Now for the Journeyman rank.  It seems that axes are often considered to be scary because they can be used to deliver nasty blows and even glancing blows can be serious. Nobody wants to get hit by an axe and those skilled in its use are aware of this. So how to translate that into a Journeyman ability? You could give a discount on the Threaten stunt but we’ve already done a SP reduction so let’s consider an alternative tact. A Defense bonus might work, but that’s very similar to the Single-Weapon Style Talent. So instead let’s take this another way: the reason people are scared of axes is because getting hit by one is freaking horrible. Even if you armor stops most of it? It still hurts. So it makes sense Axe-Fighters can do serious damage with their axes. Again we might do a discount on Mighty Blow here that’s a Two-Handed Style rank. So instead let’s step sideways from those talents and provide a non SP discount bonus to Mighty (and Lethal) Blow and give an extra 1d6 damage when using Mighty Blow with an axe. Nasty to be sure, but it requires a particular weapon and a stunt at full cost, balancing out the effect.

Finally we have Master. Master rank Specialization qualities are at the core of the Specialization and can be quite nasty. So what’s the core of an expert axe-fighter? Striking hard and fast, keeping a foe on the defensive, and battering past armor and shields all apply here and what does that suggest? It suggests opening up a foe and finishing them off.  So what Master ability represents this? There are many options, but I’m going to go with two “lesser” abilities. First is the ability to use variant of the Disarm stunt to “hook” or bash aside a shield. This eliminates the shield bonus of a character until they take a Ready action to restore it.  The shield isn’t tossed aside like a Disarm against a weapon, but it is rendered useless for a time.   That’s pretty cool, but it only affects shields, so we should add something else. Let’s examine that against opponents who don’t have a shield to hide behind? A skilled axe fighter is very dangerous to attack as they’ve got a heavy, sharp weapon swinging about. So against unshielded foes? Axe-Fighters gain a Defense bonus, let’s say +2 because of the Master rank and limited use.

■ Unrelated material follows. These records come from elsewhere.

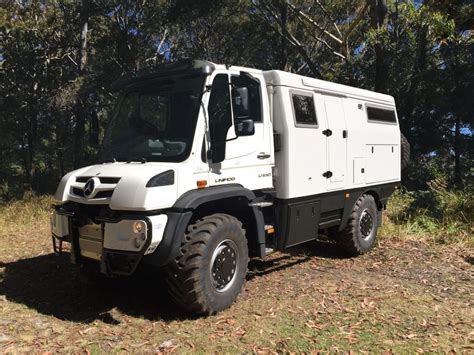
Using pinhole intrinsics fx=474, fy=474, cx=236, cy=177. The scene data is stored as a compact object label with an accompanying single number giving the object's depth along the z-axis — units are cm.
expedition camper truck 465
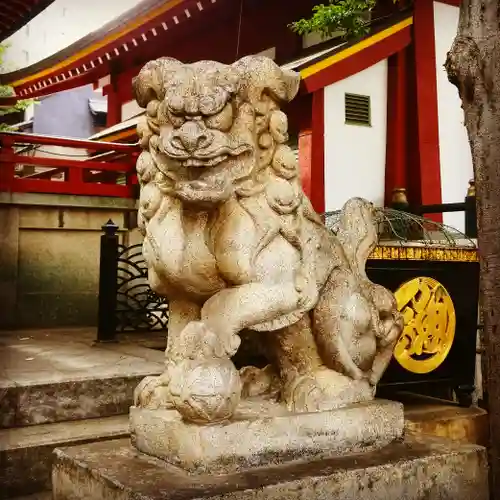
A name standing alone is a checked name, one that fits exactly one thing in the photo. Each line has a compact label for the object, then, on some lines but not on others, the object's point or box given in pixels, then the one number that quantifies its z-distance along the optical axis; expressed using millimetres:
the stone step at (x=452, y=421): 4609
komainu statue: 2283
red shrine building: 8703
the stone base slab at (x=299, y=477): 2143
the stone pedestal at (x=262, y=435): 2250
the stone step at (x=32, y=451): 3773
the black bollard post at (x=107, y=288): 7055
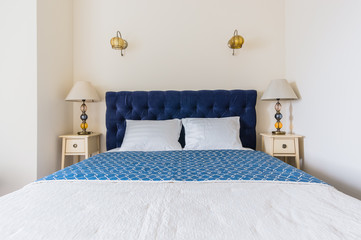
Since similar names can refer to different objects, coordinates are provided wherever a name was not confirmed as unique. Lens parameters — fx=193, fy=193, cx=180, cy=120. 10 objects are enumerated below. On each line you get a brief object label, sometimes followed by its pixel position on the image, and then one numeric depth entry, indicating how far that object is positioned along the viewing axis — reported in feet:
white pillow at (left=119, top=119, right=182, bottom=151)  6.28
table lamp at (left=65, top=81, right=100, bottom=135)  7.01
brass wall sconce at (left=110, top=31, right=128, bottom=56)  7.51
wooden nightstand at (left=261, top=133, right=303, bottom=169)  6.70
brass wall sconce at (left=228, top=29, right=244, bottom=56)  7.40
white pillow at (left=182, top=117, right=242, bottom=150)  6.30
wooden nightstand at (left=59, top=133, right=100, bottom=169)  6.96
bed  1.81
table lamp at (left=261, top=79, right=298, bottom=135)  6.79
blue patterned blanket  3.47
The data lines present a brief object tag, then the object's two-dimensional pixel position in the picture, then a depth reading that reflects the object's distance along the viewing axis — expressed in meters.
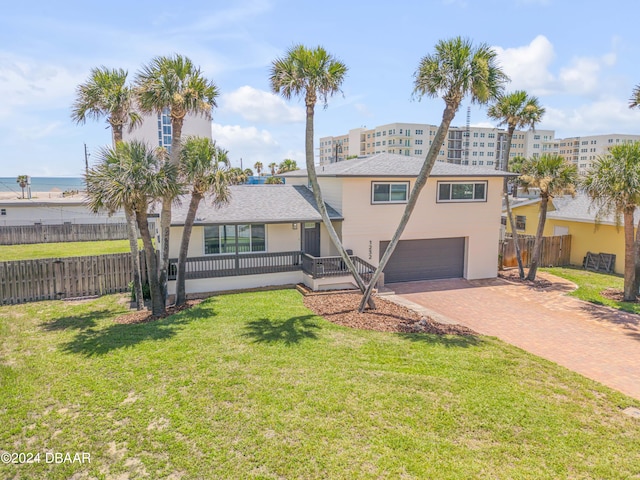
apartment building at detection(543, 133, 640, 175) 113.50
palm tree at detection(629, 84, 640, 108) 16.18
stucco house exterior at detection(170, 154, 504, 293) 17.02
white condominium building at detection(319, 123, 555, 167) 99.00
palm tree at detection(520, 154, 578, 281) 18.55
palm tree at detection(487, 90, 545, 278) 18.61
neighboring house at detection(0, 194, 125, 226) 31.27
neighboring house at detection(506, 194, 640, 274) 22.27
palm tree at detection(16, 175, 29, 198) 50.81
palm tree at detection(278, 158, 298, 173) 56.12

So there we have it. Your very own Axe-Fighter Specialization:

Requirements: Strength 2, Axes Weapons Focus Group

Novice: You may use the Seize the Initiative stunt for 2 SP instead of 4 when wielding an axe.

Journeyman: When using the Mighty or Lethal Blow stunts with an axe, add an additional d6 damage.

Master: You can use Disarm to “hook” shields, removing the shield bonus until the shield-user takes a ready action. You also gain +2 to your own Defense when fighting unshielded opponents.

Nasty, scary, tough, and yet pretty much useless without its chosen weapon, which provides some nice balance.

That’s just an example, but it shows the process of creating new Specializations in Fantasy AGE and is a preview of the process and types of things you’ll see in the upcoming Fantasy AGE Companion.